O sargento Paulo Malveira, 25, que também serve no 7º BIS, deixou a mulher e uma filha de 3 anos no Brasil, em nome da solidariedade. Quando a saudade aperta, igualmente recorre às ferramentas virtuais para tentar amenizar a nostalgia.

 
“Apesar da saudade, nos sentimos importantes em ajudar o povo haitiano na manutenção do ambiente seguro e estável e na recuperação de seu país”, destacou.

 
O tenente Nilton Ferreira Lima Filho, que igualmente serve no 7º BIS, deixou pais, irmãos e amigos em Roraima, para fazer parte da Minustah. “Acima de tudo é um orgulho muito grande representar o nosso país e honrar a confiança que os nossos familiares depositaram na gente. Por outro lado, é uma responsabilidade muito grande que temos em manter e elevar no maior nível possível o nome do nosso país. É uma experiência muito grande”, disse.

 
Dois dias após a entrevista, o tenente teve direito ao “leave” e embarcou para Punta Cana, na República Dominicana, para descansar. Além do país vizinho e do Brasil, os militares que estão em missão no Haiti também costumam viajar para Miami (EUA), em suas folgas.
 

Militares enviam cartas para seus familiares
 
A pedido da Folha, militares roraimenses da 2ª Companhia de Fuzileiros de Força de Paz enviaram cartas para seus familiares.

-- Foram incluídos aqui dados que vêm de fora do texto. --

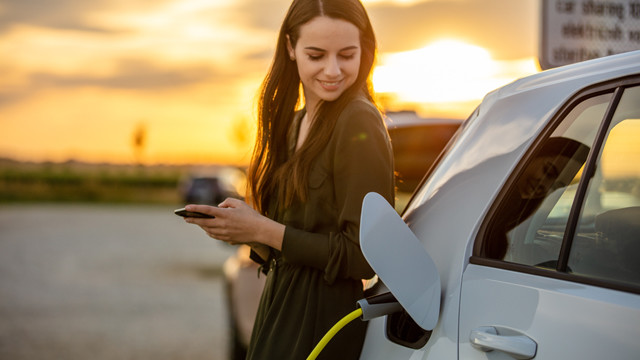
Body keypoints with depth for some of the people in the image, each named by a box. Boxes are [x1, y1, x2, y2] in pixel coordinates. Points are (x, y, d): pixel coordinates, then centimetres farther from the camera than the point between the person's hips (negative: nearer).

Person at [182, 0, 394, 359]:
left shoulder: (359, 124, -15)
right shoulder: (294, 122, 10)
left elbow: (365, 255, -18)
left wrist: (264, 231, -17)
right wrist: (244, 227, -5)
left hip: (323, 325, -7)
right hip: (279, 308, 7)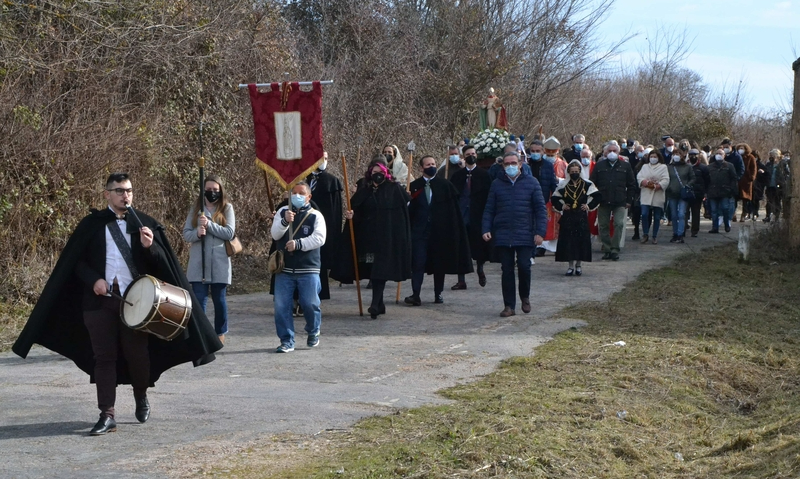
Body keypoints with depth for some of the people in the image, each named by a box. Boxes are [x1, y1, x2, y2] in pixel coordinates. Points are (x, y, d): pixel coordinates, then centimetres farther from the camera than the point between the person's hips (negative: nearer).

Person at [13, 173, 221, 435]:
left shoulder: (145, 224, 4)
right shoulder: (92, 224, 4)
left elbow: (163, 262, 1)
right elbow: (75, 260, 4)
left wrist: (149, 246, -19)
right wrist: (93, 279, -12)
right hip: (100, 299, 0)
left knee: (137, 353, 6)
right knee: (103, 357, 0)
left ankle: (141, 397, 34)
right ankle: (107, 415, 4)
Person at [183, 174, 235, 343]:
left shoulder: (227, 208, 3)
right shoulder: (195, 209, 8)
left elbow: (230, 233, -8)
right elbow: (186, 234, 4)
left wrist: (209, 224, -17)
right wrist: (197, 233, -17)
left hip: (219, 263, -1)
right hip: (198, 264, 1)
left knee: (219, 300, 8)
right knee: (199, 301, -4)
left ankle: (220, 333, 22)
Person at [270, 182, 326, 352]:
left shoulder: (315, 216, 1)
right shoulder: (282, 212, 7)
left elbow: (319, 238, -12)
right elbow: (275, 235, -4)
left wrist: (298, 244, -23)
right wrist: (285, 221, -23)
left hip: (308, 269, -2)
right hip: (284, 268, 2)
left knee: (310, 304, -1)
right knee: (281, 306, -3)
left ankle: (313, 332, 27)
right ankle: (287, 341, 6)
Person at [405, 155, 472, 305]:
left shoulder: (445, 185, 3)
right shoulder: (414, 186, 5)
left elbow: (453, 210, 3)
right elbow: (409, 209, 5)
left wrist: (452, 231, -2)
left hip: (440, 231, 0)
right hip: (419, 231, 0)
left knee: (440, 263, 7)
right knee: (418, 263, -6)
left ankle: (438, 294, 18)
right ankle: (415, 295, -8)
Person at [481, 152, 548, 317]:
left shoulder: (531, 183, 4)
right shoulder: (497, 185, 10)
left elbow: (540, 209, 2)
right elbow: (489, 210, 11)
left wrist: (540, 232, -6)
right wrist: (486, 229, -3)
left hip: (525, 235, -2)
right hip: (503, 236, 2)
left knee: (524, 267, -9)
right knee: (507, 271, 3)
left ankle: (525, 297, 17)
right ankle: (509, 306, 10)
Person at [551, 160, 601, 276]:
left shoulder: (586, 184, 2)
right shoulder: (563, 185, 4)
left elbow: (597, 196, 8)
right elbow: (554, 199, 13)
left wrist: (589, 206, 1)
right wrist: (561, 207, 1)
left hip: (581, 217, -1)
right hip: (568, 217, 1)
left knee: (582, 239, -1)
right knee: (568, 240, -2)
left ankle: (579, 265, 11)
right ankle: (571, 265, 6)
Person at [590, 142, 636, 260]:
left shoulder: (625, 166, 8)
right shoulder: (599, 165, 8)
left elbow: (631, 185, 10)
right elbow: (592, 183, 8)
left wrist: (629, 200, 5)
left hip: (619, 202, -1)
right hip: (603, 201, 1)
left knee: (619, 224, -11)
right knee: (603, 226, 4)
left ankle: (615, 249, -6)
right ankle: (606, 250, 12)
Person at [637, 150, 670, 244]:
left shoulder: (663, 167, 6)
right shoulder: (644, 166, 15)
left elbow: (665, 180, -6)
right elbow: (639, 177, 2)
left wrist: (656, 186, -19)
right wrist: (647, 183, -16)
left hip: (658, 196, -1)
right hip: (646, 195, 1)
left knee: (657, 217, 3)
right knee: (644, 214, -12)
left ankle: (655, 236, 11)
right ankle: (645, 234, -1)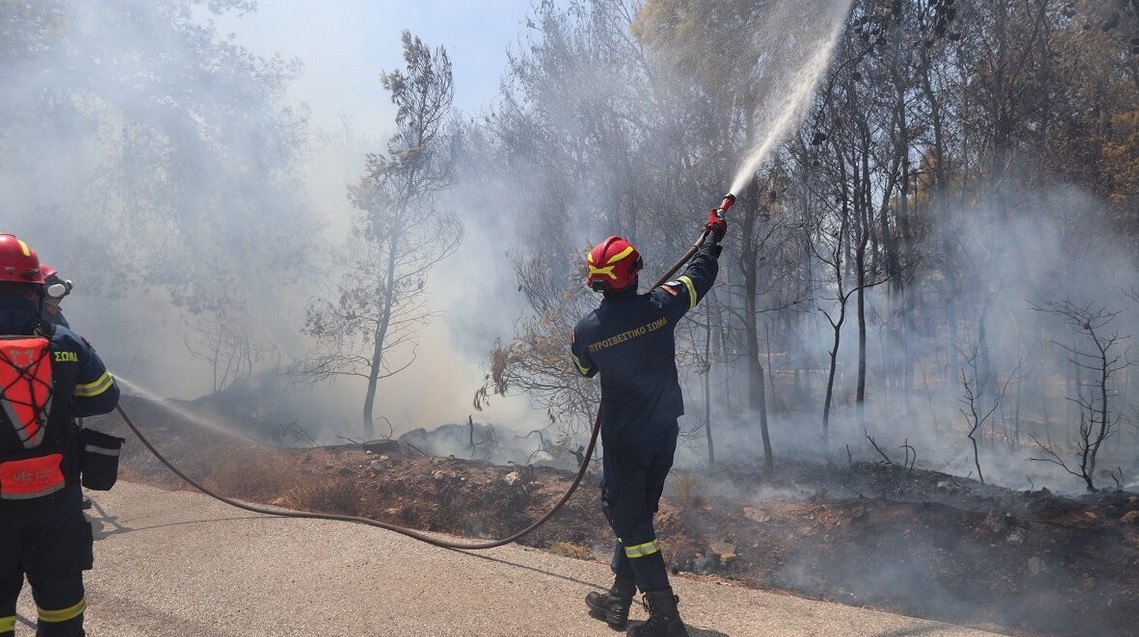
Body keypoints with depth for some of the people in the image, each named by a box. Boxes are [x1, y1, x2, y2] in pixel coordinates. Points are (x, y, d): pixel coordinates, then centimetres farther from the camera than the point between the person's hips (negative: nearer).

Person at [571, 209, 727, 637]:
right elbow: (700, 274, 6)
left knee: (629, 518, 6)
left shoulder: (586, 329, -14)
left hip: (623, 438, -4)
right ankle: (619, 599, 30)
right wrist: (714, 236, 23)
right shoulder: (659, 306, -11)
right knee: (635, 512, 17)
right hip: (665, 431, 4)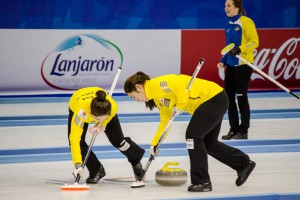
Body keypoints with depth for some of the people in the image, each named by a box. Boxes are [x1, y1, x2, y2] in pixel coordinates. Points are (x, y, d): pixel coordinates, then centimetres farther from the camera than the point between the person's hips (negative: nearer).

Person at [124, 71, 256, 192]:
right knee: (208, 142, 17)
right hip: (213, 101, 11)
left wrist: (180, 105, -19)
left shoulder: (157, 84, -16)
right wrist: (155, 142, 16)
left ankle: (202, 182, -5)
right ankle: (244, 164, 29)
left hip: (214, 98, -11)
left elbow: (180, 84, -30)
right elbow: (165, 119, 18)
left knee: (193, 135, -11)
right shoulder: (157, 96, 14)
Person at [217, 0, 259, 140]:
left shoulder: (246, 22, -8)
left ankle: (243, 131, 6)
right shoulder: (229, 25, 14)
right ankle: (234, 129, 14)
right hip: (231, 65, 7)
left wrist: (239, 49, -24)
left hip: (243, 64, -7)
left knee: (241, 97, -3)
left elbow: (254, 41, -12)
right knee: (229, 97, 5)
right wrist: (223, 61, 11)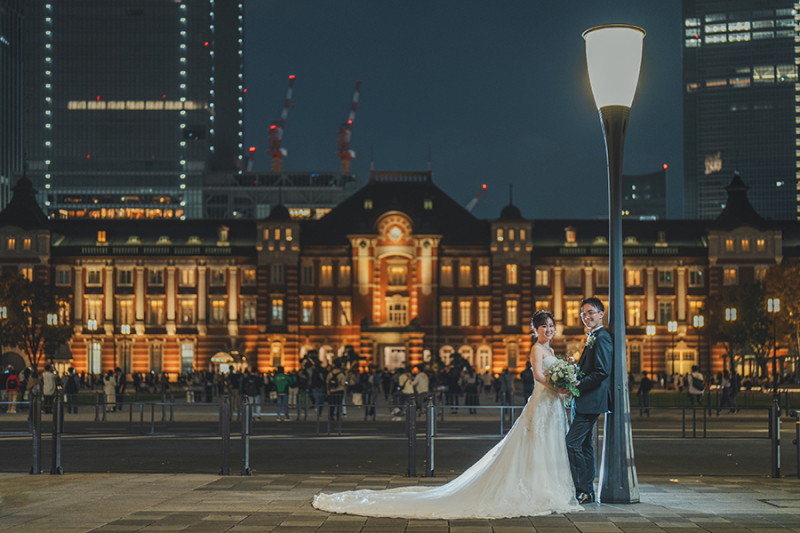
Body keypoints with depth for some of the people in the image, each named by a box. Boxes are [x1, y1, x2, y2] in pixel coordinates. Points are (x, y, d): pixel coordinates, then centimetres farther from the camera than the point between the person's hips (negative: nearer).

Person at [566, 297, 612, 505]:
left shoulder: (602, 338, -13)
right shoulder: (593, 338, 19)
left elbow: (602, 372, -22)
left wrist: (576, 386, -22)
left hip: (591, 400, -11)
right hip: (586, 401, 11)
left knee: (572, 443, -12)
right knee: (584, 444, 13)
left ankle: (583, 491, -9)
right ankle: (588, 491, 19)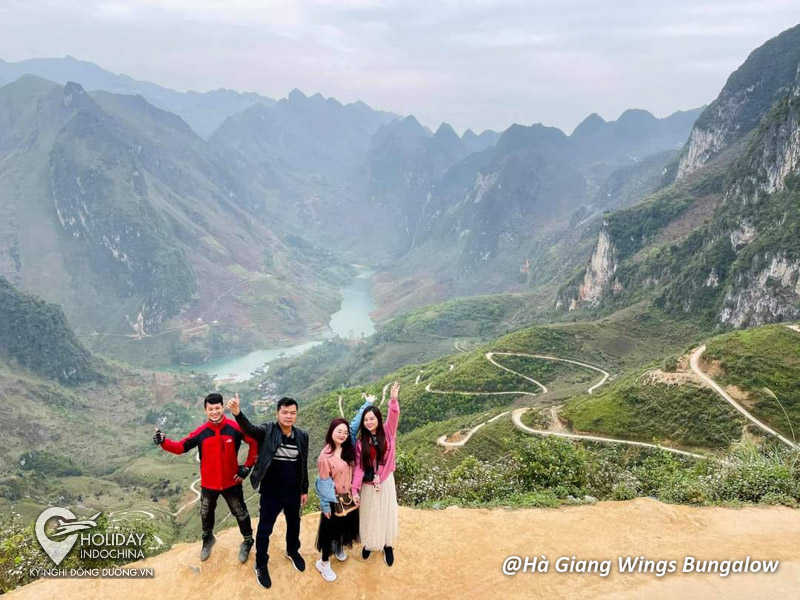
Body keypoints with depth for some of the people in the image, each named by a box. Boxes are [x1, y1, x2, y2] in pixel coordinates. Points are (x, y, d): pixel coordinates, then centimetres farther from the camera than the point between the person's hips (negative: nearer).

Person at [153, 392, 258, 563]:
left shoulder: (235, 428, -18)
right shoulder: (201, 432, -14)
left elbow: (254, 442, -9)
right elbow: (180, 447, -12)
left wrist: (247, 467, -8)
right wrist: (164, 442, -30)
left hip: (231, 482, -2)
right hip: (208, 483, 2)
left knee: (240, 512, 15)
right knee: (206, 513, 24)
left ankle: (247, 542, 39)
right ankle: (207, 539, 52)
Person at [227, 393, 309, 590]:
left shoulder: (302, 436, -4)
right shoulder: (267, 430, -15)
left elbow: (303, 465, 5)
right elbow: (250, 429, -37)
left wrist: (304, 490, 10)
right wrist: (238, 413, -58)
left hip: (293, 491, 4)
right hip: (271, 492, -3)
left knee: (294, 524, 23)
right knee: (265, 528, 9)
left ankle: (293, 552, 50)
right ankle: (261, 565, 32)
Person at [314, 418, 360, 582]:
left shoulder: (349, 450, -5)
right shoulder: (325, 456, -22)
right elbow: (323, 482, -17)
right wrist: (325, 505, -13)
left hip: (349, 497, 6)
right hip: (334, 500, -6)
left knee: (346, 525, 22)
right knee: (330, 529, 8)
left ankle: (339, 549, 50)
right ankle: (324, 563, 27)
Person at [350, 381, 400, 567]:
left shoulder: (387, 433, -7)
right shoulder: (360, 441, -6)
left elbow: (393, 417, -26)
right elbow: (358, 467, -7)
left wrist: (393, 400, -44)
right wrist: (355, 489, -14)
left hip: (386, 481, 0)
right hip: (367, 484, 0)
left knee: (387, 514, 10)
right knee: (368, 515, 13)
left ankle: (388, 546, 26)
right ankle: (369, 543, 34)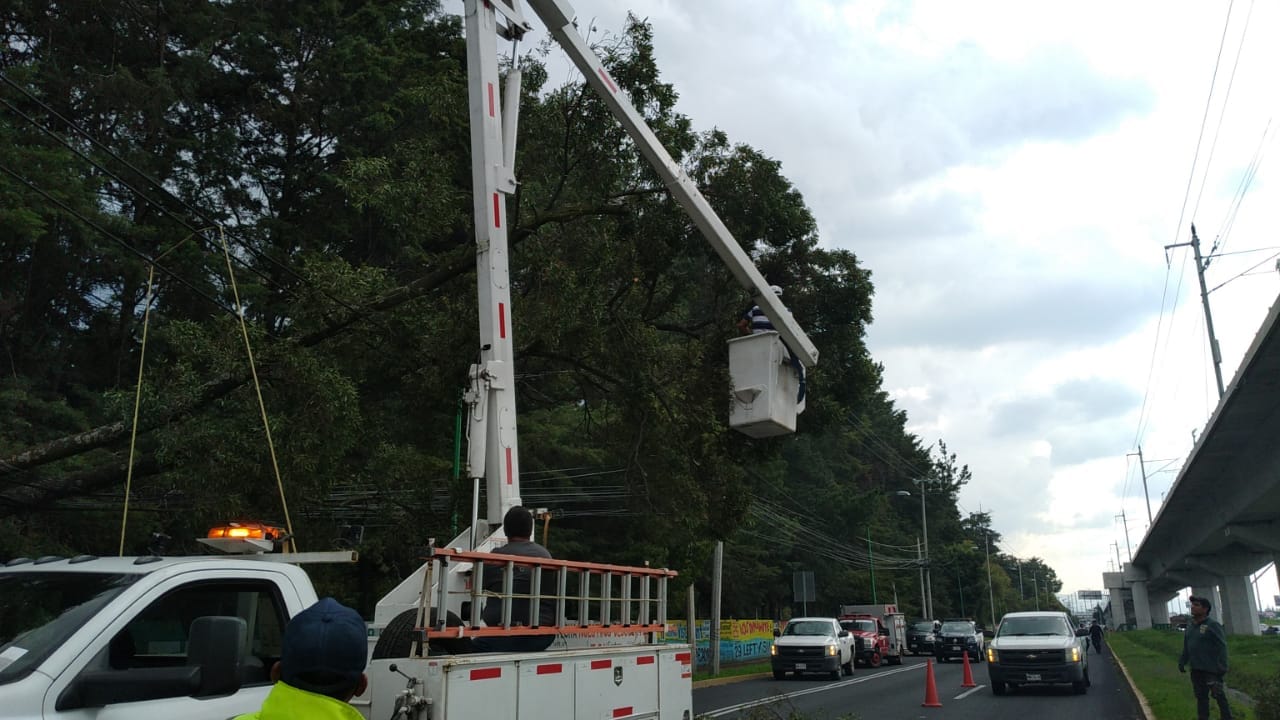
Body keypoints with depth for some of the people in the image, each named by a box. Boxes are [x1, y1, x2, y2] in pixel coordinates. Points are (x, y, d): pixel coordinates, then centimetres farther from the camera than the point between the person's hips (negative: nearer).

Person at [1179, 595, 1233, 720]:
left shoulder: (1213, 625, -11)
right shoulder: (1190, 627, 10)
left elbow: (1222, 647, -15)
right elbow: (1186, 647, 16)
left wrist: (1222, 668, -19)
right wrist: (1181, 662, 10)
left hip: (1212, 670, -7)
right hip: (1196, 670, 7)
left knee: (1219, 696, 0)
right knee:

A emoção de escrever para quem se ama foi grande, mas de quem recebeu foi maior ainda. As correspondências foram entregues ontem, no prédio do jornal.

 
A acadêmica Andréia Ferreira, 30, é mulher do soldado João José Santana há um ano. Há um mês longe do marido, diz que a saudade é grande. Para tentar diminuir um pouco a dor causada pela ausência dele, conta que se entregou aos estudos e ao trabalho.

 
“Estou tentando seguir a rotina como ele disse para eu fazer, mas tenho crises de saudade. Sofro muito, não vejo a hora de ele chegar”, disse.

 
Na carta, o cabo declara para ela e para a mãe o seu amor. “Estou com saudades de vocês duas, que são minhas duas inspirações. Quero dizer que estou bem, logo estarei de volta, fiquem tranqüilas que tudo vai dar certo”.

 
Há seis meses, a estudante Pollyana Cruz de Araújo, 19, conheceu o cabo Jorge Sousa, por quem se apaixonou. Ela afirma que o relacionamento é tão intenso, que logo deve chegar ao altar.

 
“Antes de embarcar, ele me deu uma aliança. Está sendo muito difícil sem ele. Vou esperá-lo. Quero que ele volte logo para realizarmos os nossos planos”, relatou, às lágrimas.

 
O cabo Junildo Pereira revelou todo o seu amor à sua mãe, Ana Glória Farias, e à mulher, Cleudimar Santos, grávida da primeira filha do casal, que se chamará Maria Antônia.

 
“Quero dizer que te amo muito minha mãe querida e você minha gloriosa esposa. Quero agradecer a Deus por ter vocês duas na minha vida. O que estou sentindo agora é só felicidade e que tudo dê certo no nascimento da nossa Maria Antônia”, diz trecho da carta.